We translated these into KPIs: reduced time-on-task, fewer clicks, improved task success rates, and qualitative feedback on ease of use. These benchmarks guided the design process and ensured that every iteration delivered measurable impact for both the user and the business.
Design
Initial Wireframes
Untangling Complexity
We began with stakeholder alignment and journey mapping across key workflows:
Exam Management
Task Management
Follow-Ups & Contract Signing
This gave us insight into critical pain points and high-value user flows. For example, users struggled to locate tasks, interpret statuses, and prioritize actions. Tasks appeared unpredictably and often lacked context, leading to frustration and delays in patient processing.
Testing Assumptions
I love the improvements! I’m getting a lot more info now instead of having to go into each tab.
Usability Test
We conducted a usability test and learned the following things…
12 participants from various roles
Strong positive sentiment toward improved task grouping
Users appreciated familiarity (icons, structure) and faster access to actions
A/B Testing
10 participants, new users
Quantitative tasks compared legacy vs. new UI
The redesigned dashboard significantly improved task completion across the board, particularly in complex workflows.
Business Logic
We also mapped the end-to-end system journey, uncovering how business logic drove task visibility.
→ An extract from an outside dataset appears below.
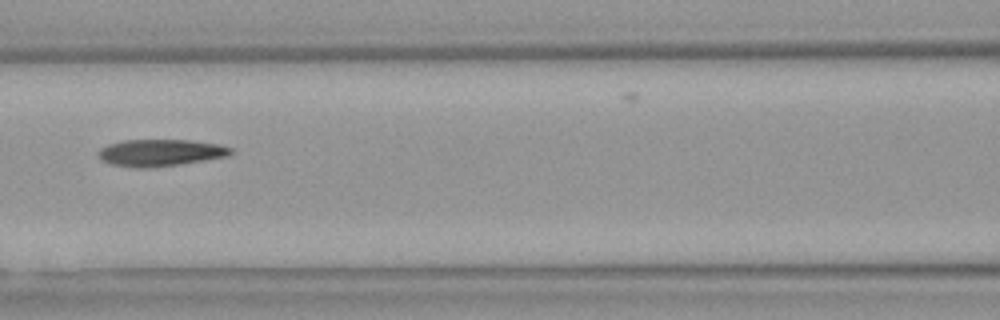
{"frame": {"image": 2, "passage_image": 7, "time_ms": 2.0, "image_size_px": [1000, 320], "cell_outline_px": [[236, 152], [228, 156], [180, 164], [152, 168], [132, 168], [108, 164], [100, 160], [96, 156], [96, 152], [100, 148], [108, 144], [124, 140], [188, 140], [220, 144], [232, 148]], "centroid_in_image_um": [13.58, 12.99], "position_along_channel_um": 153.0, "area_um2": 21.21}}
This included when tasks appeared, what triggered their states, and how completion was measured. These flows were critical in aligning UX with dev and ensuring our design was technically feasible.
Final Reflections
Start complexity sooner: Address business logic and technical constraints earlier in the process
MVP is not minimal: Focus on what’s essential to support cross-role functionality
Design for transition: Users rely on familiar patterns when adapting to change — a critical insight for product adoption
The redesign led to measurable improvements in usability and efficiency. Tasks were completed faster, users reported increased satisfaction, and the system was easier to onboard new users into. While adoption metrics were still pending at the time of final testing, internal stakeholder response was overwhelmingly positive—and the dashboard was moved forward into development.